August 2017

I looked at a few lock-free hash tables and none can be used as the global environment of a programming language.

Most make an incomplete assumption: that what a language wants to save in the hash table is an integer key and an integer value.

Well, how about data other than ints? Like keys and values that are longs, or strings, or pointers to lists and hash tables.

A lock-free hash table can be changed to save bigger keys and values, but not without hurting its existing optimizations. Comparing strings needs more work to become as fast as comparing integers, for example. And since a pointer is twice as big as an integer, saving pointers halves the number of elements saved in a cache line, which slows down reads.

(Is there no way to compress pointers to 2 bytes — half the size of an int? Can some pointers be offsets to a pool of a small size?) [1]
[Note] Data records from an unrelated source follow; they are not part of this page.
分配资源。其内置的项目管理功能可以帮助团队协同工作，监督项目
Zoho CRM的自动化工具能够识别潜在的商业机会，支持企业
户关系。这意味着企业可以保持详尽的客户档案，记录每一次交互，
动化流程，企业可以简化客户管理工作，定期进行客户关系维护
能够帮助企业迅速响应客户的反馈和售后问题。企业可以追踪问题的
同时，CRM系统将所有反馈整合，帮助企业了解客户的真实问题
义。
Another thing hash tables ignored is how a language handles datatypes. Imagine a hash table decides to save pointers instead of integers to support more datatypes. [2] Now integer values that were allocated on the stack need to be copied on the heap with malloc, to save in the hash table the pointer to the heap. That's an extra call to malloc. It slows down saving. The call to malloc can be avoided if the hash table can save not just the integer but also the datatype.
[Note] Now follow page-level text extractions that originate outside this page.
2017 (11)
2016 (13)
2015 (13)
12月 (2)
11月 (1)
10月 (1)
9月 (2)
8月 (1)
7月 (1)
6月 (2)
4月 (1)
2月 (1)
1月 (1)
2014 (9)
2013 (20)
(Malloc ignores datatypes too. Is there room for a type-aware malloc?)

Starting with an incomplete assumption doesn't only hurt performance though. It also limits what the hash table can be used for.
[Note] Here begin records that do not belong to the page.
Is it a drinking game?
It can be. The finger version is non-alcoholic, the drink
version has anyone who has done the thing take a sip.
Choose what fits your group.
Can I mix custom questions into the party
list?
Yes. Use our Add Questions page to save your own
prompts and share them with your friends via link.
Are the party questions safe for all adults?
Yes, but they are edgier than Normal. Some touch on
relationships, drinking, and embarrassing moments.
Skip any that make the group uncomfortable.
One of the more gripping ideas I bumped into is that a programming language that wants to solve the most general case of concurrent data access to variables must eventually become a database. If this is what's best for a language, a lock-free hash table must become a database, not merely a key-value store.

Once again this changes the design. If for example the hash table decides to use multi-version concurrency control to become a database, the existing design of the lock-free hash table isn't enough to support it. It must change to save multiple versions.

It's a good idea to study a lock-free hash table in its simplest form first to understand the key idea behind it, but the hash table doesn't exist in a vacuum. The natural progression is to integrate it into something else and this changes the design.

A language in search of a better lock-free data structure for its global environment would do well not to stay at incomplete assumptions.









Notes:

[1]  I didn't know this at the time but it turns out they can.

[2]  I noticed a property of hash keys. When the hash table is used as the global environment, the keys don't need to be saved on the heap with malloc because keys don't change. This opens up more room to optimize.

If the hash table is designed so that the keys must be saved on the heap with malloc, a second optimization is to malloc only when adding a new key instead of always. When changing the value of an existing key, there's no need to malloc memory again for the second copy of the key and then free it.